Dropbox corrects its course by reducing its App to the minimum expression and optimizing it for Apple Silicon chips

Dropbox, one of the most popular cloud storage services, has learned its lesson. During the last few years, its application had been changing until it became something completely unnecessary: ​​its own file explorer that complicated things and caused confusion for the general user. Now they will refocus on what launched them to success: be a part of the Finder.
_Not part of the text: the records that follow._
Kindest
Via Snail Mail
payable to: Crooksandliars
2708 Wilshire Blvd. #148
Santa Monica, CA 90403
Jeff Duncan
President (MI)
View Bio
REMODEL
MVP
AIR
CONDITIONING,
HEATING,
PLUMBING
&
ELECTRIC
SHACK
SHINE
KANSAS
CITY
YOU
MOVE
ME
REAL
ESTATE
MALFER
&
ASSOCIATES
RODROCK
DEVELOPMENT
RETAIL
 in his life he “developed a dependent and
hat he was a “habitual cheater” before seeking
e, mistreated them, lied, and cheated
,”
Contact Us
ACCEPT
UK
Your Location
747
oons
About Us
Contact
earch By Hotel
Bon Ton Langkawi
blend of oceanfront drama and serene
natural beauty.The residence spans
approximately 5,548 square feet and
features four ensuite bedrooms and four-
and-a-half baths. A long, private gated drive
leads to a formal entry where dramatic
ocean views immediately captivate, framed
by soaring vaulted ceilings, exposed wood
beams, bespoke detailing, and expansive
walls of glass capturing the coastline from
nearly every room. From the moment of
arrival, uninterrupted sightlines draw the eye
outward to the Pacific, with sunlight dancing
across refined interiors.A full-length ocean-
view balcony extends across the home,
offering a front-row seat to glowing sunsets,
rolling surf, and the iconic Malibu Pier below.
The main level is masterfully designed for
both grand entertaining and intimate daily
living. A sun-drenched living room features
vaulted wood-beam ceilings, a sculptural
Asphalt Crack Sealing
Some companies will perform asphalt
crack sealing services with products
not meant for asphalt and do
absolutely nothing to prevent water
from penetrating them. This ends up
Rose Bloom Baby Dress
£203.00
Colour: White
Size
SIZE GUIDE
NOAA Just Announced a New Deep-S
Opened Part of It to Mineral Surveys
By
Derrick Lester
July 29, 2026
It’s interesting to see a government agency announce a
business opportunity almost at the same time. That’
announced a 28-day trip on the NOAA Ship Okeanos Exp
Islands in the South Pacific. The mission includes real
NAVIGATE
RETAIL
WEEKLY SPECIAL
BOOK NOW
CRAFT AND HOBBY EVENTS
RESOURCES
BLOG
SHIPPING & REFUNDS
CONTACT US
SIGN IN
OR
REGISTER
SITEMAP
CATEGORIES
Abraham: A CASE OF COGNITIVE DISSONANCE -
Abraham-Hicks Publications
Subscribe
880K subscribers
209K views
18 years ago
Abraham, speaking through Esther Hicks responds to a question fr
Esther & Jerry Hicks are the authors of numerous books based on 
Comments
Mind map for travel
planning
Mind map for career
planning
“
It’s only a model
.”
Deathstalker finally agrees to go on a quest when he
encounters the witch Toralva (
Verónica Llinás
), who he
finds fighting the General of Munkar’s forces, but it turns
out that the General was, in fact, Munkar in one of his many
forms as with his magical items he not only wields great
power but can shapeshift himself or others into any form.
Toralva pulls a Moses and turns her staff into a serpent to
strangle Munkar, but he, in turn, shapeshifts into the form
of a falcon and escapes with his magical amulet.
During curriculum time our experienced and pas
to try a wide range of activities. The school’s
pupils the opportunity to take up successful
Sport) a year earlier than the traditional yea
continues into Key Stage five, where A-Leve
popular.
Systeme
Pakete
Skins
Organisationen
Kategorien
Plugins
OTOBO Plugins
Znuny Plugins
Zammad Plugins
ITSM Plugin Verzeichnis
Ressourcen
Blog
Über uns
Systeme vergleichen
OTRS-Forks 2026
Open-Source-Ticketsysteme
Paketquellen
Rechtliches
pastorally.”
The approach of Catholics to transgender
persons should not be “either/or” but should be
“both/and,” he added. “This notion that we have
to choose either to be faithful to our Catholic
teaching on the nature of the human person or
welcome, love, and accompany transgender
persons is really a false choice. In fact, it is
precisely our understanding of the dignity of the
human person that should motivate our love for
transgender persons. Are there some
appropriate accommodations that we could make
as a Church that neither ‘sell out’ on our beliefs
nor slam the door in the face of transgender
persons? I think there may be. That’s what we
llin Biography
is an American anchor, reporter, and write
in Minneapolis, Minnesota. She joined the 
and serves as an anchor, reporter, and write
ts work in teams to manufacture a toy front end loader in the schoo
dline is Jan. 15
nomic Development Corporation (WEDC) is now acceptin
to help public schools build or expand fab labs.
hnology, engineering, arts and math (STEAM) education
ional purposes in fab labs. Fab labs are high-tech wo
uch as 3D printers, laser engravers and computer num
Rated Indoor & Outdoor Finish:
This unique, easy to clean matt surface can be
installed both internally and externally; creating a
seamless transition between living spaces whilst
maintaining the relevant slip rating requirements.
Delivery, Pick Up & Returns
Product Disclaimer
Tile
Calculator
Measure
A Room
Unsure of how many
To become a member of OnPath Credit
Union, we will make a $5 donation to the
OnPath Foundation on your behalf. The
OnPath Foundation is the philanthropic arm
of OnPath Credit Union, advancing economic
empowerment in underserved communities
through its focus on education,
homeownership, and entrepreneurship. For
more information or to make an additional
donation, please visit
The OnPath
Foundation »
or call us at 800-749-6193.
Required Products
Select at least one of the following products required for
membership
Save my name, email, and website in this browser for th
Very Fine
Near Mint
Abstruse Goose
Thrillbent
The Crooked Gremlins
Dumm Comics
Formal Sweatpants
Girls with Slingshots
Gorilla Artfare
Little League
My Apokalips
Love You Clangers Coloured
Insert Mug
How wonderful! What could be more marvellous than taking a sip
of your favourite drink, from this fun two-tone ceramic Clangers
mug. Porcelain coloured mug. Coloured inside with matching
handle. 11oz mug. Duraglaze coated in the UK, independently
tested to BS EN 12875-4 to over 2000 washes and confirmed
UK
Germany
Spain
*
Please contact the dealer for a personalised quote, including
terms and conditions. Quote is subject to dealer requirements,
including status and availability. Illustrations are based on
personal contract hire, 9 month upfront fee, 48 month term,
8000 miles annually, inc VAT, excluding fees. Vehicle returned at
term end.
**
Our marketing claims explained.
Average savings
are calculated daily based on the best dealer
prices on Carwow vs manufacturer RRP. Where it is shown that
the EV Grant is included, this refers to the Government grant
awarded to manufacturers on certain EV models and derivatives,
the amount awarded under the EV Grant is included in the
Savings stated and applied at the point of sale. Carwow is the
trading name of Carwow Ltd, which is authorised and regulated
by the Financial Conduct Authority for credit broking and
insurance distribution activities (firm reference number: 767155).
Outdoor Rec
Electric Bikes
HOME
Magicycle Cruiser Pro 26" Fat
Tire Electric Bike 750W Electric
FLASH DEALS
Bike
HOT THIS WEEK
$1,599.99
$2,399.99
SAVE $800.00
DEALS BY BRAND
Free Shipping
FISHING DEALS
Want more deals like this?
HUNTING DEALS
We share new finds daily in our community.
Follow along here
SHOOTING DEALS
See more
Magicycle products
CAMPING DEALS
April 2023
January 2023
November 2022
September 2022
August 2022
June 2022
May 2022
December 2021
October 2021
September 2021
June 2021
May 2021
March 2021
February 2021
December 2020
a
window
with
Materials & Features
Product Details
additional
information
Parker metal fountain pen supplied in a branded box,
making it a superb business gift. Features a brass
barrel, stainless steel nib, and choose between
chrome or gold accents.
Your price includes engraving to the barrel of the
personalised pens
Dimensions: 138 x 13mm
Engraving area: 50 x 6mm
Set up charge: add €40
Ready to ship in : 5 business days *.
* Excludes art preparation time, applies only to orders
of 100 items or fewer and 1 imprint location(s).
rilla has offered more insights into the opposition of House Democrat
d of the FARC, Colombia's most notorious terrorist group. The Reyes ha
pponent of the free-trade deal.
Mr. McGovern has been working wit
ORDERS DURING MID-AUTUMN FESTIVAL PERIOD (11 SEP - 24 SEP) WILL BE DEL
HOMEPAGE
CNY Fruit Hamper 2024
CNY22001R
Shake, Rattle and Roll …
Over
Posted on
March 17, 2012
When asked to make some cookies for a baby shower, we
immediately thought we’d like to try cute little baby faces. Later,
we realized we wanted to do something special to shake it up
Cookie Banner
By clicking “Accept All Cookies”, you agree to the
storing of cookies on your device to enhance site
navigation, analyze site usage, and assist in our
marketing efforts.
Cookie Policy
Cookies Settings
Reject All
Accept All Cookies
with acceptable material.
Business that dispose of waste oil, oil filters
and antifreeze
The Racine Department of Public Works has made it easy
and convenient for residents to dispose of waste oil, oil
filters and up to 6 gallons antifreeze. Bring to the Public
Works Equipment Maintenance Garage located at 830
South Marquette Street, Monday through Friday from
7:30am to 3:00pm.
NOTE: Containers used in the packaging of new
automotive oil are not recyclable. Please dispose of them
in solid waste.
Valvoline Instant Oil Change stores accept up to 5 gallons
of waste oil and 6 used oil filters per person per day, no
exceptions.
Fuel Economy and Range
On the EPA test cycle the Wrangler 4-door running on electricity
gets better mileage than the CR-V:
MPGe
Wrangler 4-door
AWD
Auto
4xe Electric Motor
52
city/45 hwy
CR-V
Going back to the origins to convince again

This is the statement that Dropbox has published on its official support website :

“From 17 January 2022, the The Dropbox desktop app will only support File Explorer and the taskbar on Windows, and Finder and the menu bar on Mac. You’ll also be able to save, view, share, and access files on dropbox.com and the latest apps for iOS and Android.” In other words, Dropbox will shrink back to just another Finder folder on our Macs. Over time many of the users I talk to in my experiences as a trainer had complained about how unnecessarily complicated the client had become, and that must have resulted in a drop in active users.

Added to this is another piece of good news: that client will become native for Macs with Apple Silicon chips. This version has been in development for some time, and has gone from being available to a closed group of betatesters to the whole community. This should improve the performance and power consumption of the app. The final and stable version of Dropbox for the M1 family of chips is expected to be available later this year.